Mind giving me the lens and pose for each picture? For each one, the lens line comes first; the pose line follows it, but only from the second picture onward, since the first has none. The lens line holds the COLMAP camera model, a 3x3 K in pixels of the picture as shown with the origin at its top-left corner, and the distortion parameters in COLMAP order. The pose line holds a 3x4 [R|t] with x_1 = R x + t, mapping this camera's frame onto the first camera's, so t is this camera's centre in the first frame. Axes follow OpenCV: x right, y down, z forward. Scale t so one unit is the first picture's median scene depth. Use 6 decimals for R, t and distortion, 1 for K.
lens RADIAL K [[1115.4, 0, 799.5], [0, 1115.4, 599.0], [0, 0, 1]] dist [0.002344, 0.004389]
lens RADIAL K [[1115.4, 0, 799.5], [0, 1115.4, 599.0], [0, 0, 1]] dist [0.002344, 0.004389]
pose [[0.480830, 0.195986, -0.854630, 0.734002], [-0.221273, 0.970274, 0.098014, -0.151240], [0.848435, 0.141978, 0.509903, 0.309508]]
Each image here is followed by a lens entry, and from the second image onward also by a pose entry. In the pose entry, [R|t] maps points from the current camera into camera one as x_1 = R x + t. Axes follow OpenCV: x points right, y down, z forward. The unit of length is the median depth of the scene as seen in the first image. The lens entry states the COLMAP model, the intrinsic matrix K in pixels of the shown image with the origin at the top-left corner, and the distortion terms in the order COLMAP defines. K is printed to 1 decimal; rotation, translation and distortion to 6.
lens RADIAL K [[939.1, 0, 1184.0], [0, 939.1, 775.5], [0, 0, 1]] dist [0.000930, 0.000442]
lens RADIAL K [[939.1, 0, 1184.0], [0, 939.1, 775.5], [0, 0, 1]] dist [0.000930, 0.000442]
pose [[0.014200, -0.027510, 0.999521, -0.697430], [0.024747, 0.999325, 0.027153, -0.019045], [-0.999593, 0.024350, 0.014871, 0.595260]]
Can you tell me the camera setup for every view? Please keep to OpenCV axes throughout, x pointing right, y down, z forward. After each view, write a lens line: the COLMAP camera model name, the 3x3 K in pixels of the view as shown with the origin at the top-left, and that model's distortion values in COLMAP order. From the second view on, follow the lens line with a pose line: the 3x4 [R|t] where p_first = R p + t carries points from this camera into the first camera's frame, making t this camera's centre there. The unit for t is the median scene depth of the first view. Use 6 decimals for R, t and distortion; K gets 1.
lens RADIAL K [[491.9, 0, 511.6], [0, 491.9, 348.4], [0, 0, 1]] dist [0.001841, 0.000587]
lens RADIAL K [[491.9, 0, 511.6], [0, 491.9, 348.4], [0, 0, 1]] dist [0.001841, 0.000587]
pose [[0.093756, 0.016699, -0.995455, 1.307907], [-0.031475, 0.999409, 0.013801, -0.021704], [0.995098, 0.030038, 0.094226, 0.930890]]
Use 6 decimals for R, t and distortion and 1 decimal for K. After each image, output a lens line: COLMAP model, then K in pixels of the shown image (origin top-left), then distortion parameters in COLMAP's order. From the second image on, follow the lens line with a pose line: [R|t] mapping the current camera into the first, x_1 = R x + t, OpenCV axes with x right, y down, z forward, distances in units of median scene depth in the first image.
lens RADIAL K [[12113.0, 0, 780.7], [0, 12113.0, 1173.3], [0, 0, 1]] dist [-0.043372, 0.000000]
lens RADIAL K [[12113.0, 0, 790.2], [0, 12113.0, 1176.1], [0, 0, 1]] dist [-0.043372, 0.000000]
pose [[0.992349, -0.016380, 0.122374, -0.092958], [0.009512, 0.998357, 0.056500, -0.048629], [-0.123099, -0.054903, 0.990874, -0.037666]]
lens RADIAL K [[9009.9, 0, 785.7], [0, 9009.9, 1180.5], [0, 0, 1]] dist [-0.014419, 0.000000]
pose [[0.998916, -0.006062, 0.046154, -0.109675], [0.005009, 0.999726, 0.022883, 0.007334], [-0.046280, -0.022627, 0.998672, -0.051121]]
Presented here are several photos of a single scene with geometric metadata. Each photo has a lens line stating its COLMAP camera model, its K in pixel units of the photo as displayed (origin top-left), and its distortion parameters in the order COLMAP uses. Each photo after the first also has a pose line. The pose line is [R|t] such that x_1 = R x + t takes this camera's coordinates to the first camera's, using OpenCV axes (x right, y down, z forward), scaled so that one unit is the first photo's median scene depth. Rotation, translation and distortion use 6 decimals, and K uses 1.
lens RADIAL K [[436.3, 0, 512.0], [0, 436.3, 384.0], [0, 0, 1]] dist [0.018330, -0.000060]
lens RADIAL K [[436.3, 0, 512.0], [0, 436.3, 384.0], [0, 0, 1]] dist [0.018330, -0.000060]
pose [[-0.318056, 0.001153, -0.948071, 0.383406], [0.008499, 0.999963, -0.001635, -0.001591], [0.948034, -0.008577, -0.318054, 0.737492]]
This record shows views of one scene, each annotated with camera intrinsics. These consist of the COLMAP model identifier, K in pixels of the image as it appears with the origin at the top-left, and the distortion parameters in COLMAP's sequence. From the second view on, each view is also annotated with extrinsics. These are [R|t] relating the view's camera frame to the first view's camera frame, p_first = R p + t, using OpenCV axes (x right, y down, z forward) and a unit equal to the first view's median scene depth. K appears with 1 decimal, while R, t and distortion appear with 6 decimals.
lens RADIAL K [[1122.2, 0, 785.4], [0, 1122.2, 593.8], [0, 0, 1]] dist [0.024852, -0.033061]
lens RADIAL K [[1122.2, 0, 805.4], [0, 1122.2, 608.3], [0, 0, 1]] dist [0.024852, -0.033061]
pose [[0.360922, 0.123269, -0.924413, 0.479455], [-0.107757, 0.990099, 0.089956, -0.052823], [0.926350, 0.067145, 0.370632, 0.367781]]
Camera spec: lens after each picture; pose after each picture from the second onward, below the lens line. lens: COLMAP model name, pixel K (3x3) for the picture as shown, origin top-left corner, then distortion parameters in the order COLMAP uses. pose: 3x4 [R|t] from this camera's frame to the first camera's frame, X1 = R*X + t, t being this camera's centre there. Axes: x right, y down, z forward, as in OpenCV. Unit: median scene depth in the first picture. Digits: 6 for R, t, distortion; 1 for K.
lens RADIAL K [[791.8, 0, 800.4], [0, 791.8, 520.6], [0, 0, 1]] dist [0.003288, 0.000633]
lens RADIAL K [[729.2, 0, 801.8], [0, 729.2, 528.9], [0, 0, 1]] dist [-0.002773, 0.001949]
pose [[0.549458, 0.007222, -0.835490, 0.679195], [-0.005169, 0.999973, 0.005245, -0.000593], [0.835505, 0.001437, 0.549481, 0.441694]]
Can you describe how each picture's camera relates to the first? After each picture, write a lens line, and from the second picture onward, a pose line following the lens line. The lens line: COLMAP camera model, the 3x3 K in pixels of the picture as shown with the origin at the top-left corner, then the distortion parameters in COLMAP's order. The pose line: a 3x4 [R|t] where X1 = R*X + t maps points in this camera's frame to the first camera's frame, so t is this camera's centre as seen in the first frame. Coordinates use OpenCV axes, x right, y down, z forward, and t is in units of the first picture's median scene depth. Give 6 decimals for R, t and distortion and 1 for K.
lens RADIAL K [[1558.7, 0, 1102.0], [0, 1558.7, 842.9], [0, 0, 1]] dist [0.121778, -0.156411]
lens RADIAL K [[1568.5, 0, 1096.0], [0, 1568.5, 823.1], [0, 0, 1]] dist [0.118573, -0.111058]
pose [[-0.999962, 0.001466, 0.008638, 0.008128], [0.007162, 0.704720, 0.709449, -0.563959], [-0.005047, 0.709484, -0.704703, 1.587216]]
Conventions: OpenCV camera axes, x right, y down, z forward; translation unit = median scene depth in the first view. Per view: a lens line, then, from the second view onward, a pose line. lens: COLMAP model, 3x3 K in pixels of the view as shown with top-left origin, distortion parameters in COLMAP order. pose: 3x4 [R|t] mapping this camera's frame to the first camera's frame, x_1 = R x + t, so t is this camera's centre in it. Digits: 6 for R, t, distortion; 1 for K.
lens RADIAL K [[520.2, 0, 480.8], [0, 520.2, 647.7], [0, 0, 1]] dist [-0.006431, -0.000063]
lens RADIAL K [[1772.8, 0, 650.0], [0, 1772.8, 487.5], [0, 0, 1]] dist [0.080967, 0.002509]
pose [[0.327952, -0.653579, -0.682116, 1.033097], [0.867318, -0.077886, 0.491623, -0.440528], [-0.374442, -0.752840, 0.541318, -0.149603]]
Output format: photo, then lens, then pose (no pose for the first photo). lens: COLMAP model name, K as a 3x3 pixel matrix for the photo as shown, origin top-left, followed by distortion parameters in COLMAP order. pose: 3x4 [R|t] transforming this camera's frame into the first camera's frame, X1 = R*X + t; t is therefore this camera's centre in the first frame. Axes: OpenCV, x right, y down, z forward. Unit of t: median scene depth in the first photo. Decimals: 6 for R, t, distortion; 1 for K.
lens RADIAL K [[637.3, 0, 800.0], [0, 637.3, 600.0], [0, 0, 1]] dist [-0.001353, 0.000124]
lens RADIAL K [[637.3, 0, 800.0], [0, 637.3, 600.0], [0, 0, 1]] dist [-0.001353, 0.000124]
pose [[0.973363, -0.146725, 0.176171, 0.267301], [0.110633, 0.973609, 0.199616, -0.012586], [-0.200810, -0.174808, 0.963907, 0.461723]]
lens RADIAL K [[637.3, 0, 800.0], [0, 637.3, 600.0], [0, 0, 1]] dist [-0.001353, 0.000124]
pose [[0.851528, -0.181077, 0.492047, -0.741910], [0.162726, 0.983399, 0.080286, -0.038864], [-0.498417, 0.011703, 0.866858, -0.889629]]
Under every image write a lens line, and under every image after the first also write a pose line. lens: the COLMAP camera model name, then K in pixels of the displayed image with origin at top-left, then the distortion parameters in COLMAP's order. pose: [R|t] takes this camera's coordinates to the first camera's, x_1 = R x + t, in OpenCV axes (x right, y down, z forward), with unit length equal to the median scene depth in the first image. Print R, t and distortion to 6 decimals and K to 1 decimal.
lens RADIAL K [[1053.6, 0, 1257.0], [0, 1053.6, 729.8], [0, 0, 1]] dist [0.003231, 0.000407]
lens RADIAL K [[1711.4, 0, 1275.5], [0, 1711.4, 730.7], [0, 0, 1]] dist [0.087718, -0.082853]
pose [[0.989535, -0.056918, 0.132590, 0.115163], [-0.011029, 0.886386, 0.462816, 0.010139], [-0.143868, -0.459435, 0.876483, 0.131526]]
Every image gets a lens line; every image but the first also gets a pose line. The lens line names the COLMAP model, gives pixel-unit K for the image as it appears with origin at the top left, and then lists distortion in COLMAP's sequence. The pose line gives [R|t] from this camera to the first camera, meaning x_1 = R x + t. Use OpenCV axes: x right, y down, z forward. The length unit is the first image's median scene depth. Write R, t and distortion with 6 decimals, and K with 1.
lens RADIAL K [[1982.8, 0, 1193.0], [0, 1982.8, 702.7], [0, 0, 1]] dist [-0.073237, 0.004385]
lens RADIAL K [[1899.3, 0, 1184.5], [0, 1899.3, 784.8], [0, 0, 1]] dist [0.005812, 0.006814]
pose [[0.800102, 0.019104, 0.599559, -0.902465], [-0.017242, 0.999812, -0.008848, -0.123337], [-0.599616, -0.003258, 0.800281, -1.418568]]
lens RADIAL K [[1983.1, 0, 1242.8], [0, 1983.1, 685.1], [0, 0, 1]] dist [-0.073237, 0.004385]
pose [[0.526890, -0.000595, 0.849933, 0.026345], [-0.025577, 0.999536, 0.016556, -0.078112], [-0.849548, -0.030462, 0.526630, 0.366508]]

PROBLEM: Lay out the listing starting at the line containing "Each image here" and ending at the line containing "0.030038, 0.094226, 0.930890]]" as a two-column CSV with the headers request and response. Put one row per request, place its text and its answer each in a single quoted field, and turn any line breaks into spaces.

ANSWER SPACE:
request,response
"Each image here is followed by a lens entry, and from the second image onward also by a pose entry. In the pose entry, [R|t] maps points from the current camera into camera one as x_1 = R x + t. Axes follow OpenCV: x points right, y down, z forward. The unit of length is the median depth of the scene as seen in the first image. The lens entry states the COLMAP model, the intrinsic matrix K in pixels of the shown image with the origin at the top-left corner, and the distortion terms in the order COLMAP defines. K is printed to 1 decimal; rotation, translation and distortion to 6.","lens RADIAL K [[939.1, 0, 1184.0], [0, 939.1, 775.5], [0, 0, 1]] dist [0.000930, 0.000442] lens RADIAL K [[939.1, 0, 1184.0], [0, 939.1, 775.5], [0, 0, 1]] dist [0.000930, 0.000442] pose [[0.014200, -0.027510, 0.999521, -0.697430], [0.024747, 0.999325, 0.027153, -0.019045], [-0.999593, 0.024350, 0.014871, 0.595260]]"
"Can you tell me the camera setup for every view? Please keep to OpenCV axes throughout, x pointing right, y down, z forward. After each view, write a lens line: the COLMAP camera model name, the 3x3 K in pixels of the view as shown with the origin at the top-left, and that model's distortion values in COLMAP order. From the second view on, follow the lens line with a pose line: the 3x4 [R|t] where p_first = R p + t carries points from this camera into the first camera's frame, making t this camera's centre there. The unit for t is the median scene depth of the first view. Use 6 decimals for R, t and distortion; K gets 1.","lens RADIAL K [[491.9, 0, 511.6], [0, 491.9, 348.4], [0, 0, 1]] dist [0.001841, 0.000587] lens RADIAL K [[491.9, 0, 511.6], [0, 491.9, 348.4], [0, 0, 1]] dist [0.001841, 0.000587] pose [[0.093756, 0.016699, -0.995455, 1.307907], [-0.031475, 0.999409, 0.013801, -0.021704], [0.995098, 0.030038, 0.094226, 0.930890]]"